» SOURCE DATA:
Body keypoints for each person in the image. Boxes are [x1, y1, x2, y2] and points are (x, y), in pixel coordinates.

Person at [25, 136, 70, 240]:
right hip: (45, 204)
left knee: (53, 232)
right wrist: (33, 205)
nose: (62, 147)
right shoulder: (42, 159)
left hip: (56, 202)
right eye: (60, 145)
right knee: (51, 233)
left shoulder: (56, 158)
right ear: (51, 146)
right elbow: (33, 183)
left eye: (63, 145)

» WORK INSTRUCTION:
Reproduce exactly every line between the line with "right knee: (51, 233)" and the last line of the records above, both included.

» SOLUTION TO THIS TASK:
right knee: (51, 233)
left shoulder: (56, 158)
right ear: (51, 146)
right elbow: (33, 183)
left eye: (63, 145)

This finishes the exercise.